鈴野浩一/1973年神奈川県生まれ。96年東京理科大 学工学部建築学科卒業。98年横浜国立大学大学院工学 部建築学専攻修士課程修了。98〜2001年シーラカンス K&H 勤務。02〜03年Kerstin Thompson Architects 勤務。04年禿真哉と共にトラフ建築設計事務所を設立。 05〜08年東京理科大学非常勤講師、08〜12年昭和女子大学非常勤講師、10〜11年共立女子大学非常勤講師、10年〜武蔵野美術大学非常勤講師、12年〜多摩美術大学非 常勤講師、14年〜京都精華大学客員教授を務める。

 公式サイトはこちら

保川

私たちも「オープン」というコンセプトで表現しているように、あらかじめ決められた用途に縛られず、フレキシブルに広がる空間には魅力がありますね。

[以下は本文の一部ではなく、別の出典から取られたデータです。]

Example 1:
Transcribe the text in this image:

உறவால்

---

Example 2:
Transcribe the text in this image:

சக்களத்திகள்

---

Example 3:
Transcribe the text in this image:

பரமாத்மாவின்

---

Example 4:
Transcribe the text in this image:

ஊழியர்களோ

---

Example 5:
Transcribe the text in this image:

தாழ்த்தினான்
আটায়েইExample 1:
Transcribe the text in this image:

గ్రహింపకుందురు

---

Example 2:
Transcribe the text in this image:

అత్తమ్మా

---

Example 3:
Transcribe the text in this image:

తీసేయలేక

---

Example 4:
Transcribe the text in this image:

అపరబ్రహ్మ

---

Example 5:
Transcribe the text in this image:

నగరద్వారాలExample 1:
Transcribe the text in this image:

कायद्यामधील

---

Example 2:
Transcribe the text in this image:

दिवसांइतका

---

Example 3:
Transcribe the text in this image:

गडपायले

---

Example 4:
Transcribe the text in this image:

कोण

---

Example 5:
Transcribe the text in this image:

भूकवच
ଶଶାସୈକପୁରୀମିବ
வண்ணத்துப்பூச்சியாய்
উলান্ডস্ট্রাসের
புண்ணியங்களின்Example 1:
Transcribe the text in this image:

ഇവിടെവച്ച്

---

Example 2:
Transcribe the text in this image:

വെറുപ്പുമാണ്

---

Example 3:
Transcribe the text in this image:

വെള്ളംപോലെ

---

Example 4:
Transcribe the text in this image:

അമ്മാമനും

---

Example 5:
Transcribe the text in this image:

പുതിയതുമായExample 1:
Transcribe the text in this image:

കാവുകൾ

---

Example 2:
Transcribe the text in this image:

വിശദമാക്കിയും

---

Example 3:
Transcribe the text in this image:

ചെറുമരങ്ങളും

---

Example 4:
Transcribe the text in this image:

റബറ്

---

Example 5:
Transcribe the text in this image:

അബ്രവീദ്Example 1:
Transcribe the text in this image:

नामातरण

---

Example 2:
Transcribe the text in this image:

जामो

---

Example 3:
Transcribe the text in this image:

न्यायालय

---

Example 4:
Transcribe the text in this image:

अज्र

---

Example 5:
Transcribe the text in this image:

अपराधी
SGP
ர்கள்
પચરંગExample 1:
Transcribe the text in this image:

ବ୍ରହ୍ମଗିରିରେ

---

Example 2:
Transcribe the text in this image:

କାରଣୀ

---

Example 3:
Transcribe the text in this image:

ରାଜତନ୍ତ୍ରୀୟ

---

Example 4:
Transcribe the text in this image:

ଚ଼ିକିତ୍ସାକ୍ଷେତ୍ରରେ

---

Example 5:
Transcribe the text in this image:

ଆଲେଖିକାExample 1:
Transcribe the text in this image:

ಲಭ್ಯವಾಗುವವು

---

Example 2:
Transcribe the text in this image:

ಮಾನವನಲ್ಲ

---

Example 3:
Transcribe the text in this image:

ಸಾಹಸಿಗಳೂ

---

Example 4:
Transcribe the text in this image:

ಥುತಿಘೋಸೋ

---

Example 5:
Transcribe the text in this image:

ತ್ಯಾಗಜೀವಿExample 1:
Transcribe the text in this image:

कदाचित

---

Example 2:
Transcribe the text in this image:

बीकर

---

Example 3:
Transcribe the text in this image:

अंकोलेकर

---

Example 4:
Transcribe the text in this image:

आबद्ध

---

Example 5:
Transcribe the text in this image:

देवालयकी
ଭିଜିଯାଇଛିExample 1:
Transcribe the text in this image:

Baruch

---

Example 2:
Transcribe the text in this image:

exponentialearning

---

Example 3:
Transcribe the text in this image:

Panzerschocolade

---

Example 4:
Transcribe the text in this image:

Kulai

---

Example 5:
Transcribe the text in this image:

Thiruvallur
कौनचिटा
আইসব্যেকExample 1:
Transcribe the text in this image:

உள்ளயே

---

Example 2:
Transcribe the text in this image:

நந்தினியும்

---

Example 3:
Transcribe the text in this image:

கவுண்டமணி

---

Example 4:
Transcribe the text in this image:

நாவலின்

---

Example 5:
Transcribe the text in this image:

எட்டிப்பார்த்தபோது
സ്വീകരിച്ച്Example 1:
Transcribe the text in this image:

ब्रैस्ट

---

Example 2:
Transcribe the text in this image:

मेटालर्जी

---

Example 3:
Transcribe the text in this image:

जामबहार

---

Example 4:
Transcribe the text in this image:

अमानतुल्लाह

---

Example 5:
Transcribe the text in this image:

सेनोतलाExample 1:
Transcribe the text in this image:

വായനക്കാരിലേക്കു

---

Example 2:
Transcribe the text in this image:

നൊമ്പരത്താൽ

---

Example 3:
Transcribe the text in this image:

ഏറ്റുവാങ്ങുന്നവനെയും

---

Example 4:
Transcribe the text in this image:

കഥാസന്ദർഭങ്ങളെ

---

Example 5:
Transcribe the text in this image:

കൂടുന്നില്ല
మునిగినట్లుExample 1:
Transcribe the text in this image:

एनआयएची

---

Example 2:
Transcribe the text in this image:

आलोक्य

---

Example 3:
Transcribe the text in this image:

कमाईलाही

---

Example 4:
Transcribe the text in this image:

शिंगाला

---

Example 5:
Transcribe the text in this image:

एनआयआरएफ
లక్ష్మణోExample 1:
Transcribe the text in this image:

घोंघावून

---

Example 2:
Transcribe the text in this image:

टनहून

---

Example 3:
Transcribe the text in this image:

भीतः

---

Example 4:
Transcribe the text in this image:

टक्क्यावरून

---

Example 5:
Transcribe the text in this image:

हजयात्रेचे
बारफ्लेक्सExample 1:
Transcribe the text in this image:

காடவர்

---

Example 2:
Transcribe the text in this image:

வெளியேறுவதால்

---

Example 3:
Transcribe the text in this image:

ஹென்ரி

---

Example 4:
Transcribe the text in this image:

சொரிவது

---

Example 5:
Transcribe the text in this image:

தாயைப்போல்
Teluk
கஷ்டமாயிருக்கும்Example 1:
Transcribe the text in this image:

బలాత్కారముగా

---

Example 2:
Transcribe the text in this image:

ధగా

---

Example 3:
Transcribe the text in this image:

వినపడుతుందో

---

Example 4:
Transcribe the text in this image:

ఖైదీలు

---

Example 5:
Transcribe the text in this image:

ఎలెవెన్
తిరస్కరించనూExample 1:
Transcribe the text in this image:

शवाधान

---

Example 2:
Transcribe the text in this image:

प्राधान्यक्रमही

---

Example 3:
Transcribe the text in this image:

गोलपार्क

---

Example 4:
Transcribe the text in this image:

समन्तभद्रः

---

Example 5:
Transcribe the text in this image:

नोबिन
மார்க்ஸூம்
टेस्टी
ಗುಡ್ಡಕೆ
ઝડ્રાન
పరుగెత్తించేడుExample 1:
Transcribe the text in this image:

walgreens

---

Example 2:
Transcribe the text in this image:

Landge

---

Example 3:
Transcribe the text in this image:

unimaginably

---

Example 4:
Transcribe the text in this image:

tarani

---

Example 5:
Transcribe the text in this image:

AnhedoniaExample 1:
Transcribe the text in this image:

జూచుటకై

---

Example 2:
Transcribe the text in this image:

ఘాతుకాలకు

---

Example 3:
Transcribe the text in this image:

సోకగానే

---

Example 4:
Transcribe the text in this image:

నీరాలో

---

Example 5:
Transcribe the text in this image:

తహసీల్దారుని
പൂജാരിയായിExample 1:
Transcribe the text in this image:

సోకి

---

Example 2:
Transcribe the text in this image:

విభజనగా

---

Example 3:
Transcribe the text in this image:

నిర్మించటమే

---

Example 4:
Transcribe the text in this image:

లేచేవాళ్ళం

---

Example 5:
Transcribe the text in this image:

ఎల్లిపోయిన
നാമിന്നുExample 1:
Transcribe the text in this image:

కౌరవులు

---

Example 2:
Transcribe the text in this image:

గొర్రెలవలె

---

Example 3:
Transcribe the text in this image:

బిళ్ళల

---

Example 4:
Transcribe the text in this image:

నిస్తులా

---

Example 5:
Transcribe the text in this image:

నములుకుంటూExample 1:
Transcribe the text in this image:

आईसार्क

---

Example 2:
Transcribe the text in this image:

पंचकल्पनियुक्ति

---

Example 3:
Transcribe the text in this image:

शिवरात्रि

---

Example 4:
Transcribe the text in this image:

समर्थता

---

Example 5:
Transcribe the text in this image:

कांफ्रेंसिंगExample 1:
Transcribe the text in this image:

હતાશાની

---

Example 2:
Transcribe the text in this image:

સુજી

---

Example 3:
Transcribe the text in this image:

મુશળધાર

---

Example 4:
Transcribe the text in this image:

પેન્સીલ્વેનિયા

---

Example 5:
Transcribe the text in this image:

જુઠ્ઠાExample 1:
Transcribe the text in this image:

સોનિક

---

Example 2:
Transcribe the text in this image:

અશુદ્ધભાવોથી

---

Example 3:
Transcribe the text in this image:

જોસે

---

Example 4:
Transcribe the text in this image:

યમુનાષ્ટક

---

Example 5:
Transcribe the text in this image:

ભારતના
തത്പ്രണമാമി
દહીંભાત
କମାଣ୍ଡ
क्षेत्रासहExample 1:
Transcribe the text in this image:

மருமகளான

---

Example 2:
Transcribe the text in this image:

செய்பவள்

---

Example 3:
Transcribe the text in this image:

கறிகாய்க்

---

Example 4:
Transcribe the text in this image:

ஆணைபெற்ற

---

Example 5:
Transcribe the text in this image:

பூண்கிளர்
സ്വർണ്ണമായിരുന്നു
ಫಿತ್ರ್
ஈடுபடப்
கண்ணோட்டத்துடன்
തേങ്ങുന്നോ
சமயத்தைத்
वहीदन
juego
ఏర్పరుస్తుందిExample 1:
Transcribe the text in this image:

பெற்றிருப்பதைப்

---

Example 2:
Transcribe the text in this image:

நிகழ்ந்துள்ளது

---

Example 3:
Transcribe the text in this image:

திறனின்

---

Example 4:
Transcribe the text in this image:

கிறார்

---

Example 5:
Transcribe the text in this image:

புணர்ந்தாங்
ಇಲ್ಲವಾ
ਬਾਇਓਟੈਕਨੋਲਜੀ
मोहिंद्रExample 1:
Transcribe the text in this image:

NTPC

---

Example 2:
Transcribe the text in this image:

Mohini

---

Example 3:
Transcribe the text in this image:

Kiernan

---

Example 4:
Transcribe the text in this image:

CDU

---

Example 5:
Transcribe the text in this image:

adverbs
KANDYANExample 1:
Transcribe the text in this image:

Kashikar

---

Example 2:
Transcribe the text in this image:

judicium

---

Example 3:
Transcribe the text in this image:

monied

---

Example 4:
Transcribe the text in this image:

トラフ建築設計事務所「井の頭の住宅」 Photo by Daici Ano

トラフ建築設計事務所「コロロデスク」 Photo by Akihiro Ito

ゆるやかにつながる空間

鈴野

建て壊し寸前だったビルをリノベーションした「目黒本町の家」は、地下1階地上3階建ての古いビルでした。外階段しかありませんでしたが、2階と3階をオーナーの住宅にしたくて床に穴を開け、そこに階段をつくりました。大きな箱を置いたような階段です。箱形にすることによって四方に空間が生まれましたし、さらに箱の上の場所も使えるんです。お子さんがまだ小さかったので、階段へ上る途中のその場所がお気に入りになって、2階と3階を近づけてくれる2.5階みたいな存在になりました。階段が長いと行き来しなくなってしまいますが、ちょっとの移動でつながると、すごく距離感が縮まりますよね。子供が縁に足をかけて本を読んでいたり、お父さんとお母さんの姿を眺めていたり。

田中

キューブの角面によって空間に変化が生じますし、2.5階があることで、2フロア全体がゆるやかにつながる空間に感じられます。

コスモスイニシア 商品企画担当の保川真由佳

鈴野

ゆるくつながりながらも、あえて少し仕切っています。人はまるっきりオープンな空間だけではくつろげないし疲れてしまいますから。でも、ほんのちょっと視線を遮るだけでいい。
「港北の住宅」は、目の前に擁壁がある住宅密集地で朝から室内の照明をつけたくなるような立地でした。そのため、トップライトが光を求めるように上へと伸びていき、プライバシーも保ちます。そのために屋根がざくっと室内に入り込み、寝室やキッチンを大きく区切っているのですが、部屋として明確に仕切ってしまうと、狭くて暗くなってしまうから仕切りはありません。ダイニングとベッドの位置は近くても、実際に寝てみると顔の部分だけは壁の陰に入るので、キッチンが視界に入ってきません。視界をちょっと遮ることで居場所が感じられますよね。

保川

キッチンとダイニング空間の一体感を強めたり、皆が集まりやすいようにリビングの広さや快適性を高めたりすることで、ゆるやかにつながるという考え方は私たちも大切にしています。